Wednesday, April 14, 2021

An Environmental Story With Taste...and Hope!

 Let me preface this by telling you that I'm a damned picky eater.  I've gotten broader in my tastes as I age, but I'm still what my parents called "fussy" about food.

That said, I'm dying to try this.  Seriously.  

There's a chef named Angel Leon.  Apparently (I don't follow this stuff and wouldn't know a Michelin Star from a Goodyear Tire) he's a big deal with 3 of those Michelin Stars.  He's also in Spain, so I can't really send out for delivery, much as I might like to.  It seems he's stumbled on a sort of rice grain that's produced by wild ocean eelgrass and if what I read about this new grain is even half as good as what they say it is, it may hold the key to sustainable food production with a huge environmental upside.

The whole article can be found here.  I strongly recommend it as a fascinating and hopeful read.

A few highlights:

Working with a team at the University of Cádiz and researchers from the regional government, a pilot project was launched to adapt three small areas across a third of a hectare (0.75 acres) of salt marshes into what León calls a “marine garden”.

In the marine garden, León and his team were watching as the plant lived up to its reputation as an architect of ecosystems: transforming the abandoned salt marsh into a flourishing habitat teeming with life, from seahorses to scallops.

León put the grain through a battery of recipes, grinding it to make flour for bread and pasta and steeping it in flavours to mimic Spain’s classic rice dishes.

“It’s interesting. When you eat it with the husk, similar to brown rice, it has a hint of the sea at the end,” says León. “But without the husk, you don’t taste the sea.” He found that the grain absorbed flavour well, taking two minutes longer to cook than rice and softening if overcooked.

In southern Spain, however, the team’s first marine garden suggests potential average harvests could be about 3.5 tonnes a hectare. While the yield is about a third of what one could achieve with rice, León points to the potential for low-cost and environmentally friendly cultivation. “If nature gifts you with 3,500kg without doing anything – no antibiotics, no fertiliser, just seawater and movement – then we have a project that suggests one can cultivate marine grain.”

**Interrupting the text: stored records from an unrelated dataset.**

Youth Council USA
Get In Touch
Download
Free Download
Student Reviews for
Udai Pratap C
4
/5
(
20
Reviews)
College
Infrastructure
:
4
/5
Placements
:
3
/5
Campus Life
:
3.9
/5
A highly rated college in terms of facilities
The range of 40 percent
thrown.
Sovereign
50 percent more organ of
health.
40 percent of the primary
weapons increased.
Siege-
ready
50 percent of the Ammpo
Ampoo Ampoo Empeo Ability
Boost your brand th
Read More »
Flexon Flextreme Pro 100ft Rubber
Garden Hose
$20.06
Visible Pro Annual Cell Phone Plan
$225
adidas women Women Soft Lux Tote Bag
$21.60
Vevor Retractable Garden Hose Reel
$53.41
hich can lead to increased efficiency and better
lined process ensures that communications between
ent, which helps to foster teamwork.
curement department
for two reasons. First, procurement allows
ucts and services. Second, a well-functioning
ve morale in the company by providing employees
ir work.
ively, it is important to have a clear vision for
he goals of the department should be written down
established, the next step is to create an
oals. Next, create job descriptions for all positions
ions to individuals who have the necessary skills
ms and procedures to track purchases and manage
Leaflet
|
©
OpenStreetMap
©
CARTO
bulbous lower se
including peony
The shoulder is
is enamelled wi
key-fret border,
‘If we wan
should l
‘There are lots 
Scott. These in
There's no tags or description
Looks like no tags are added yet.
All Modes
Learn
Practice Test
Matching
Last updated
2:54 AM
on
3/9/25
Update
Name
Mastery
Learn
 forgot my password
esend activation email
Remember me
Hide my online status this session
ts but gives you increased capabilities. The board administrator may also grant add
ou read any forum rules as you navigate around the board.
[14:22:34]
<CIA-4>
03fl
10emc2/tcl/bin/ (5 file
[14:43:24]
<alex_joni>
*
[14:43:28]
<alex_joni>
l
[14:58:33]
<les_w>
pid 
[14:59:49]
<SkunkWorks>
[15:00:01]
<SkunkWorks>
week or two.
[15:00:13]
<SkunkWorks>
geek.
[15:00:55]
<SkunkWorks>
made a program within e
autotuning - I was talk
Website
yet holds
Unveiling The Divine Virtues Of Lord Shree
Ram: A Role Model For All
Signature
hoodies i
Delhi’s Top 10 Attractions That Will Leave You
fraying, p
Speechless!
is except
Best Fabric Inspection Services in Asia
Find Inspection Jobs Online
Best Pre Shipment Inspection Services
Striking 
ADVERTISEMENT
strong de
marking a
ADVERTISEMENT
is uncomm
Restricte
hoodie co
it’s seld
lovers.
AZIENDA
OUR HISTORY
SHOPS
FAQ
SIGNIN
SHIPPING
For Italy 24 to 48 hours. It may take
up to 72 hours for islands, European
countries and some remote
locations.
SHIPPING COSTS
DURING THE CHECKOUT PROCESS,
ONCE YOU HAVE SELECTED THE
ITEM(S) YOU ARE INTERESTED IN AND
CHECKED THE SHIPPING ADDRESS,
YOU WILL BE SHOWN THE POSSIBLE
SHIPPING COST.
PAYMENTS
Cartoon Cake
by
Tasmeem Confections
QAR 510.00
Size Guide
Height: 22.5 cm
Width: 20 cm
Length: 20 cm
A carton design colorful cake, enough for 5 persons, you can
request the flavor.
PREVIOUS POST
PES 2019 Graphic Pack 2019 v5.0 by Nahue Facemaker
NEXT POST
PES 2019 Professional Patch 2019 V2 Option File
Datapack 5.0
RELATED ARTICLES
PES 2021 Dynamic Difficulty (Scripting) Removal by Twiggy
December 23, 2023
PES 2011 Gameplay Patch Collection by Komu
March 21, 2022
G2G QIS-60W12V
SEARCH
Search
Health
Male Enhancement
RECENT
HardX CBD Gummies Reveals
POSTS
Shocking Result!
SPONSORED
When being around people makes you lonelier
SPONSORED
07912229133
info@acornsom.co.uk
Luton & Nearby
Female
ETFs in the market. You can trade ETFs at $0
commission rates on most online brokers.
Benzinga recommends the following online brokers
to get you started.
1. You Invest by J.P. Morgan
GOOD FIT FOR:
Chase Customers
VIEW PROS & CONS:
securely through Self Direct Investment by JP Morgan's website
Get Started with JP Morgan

The plant’s impact could stretch much further. Capable of capturing carbon 35 times faster than tropical rainforests and described by the WWF as an “incredible tool” in fighting the climate crisis, seagrass absorbs 10% of the ocean’s carbon annually despite covering just 0.2% of the seabed.

To sum up:

An apparently tasty, environmentally friendly food source that we can basically have for the cost of harvest alone.  

I really, really want to try this stuff!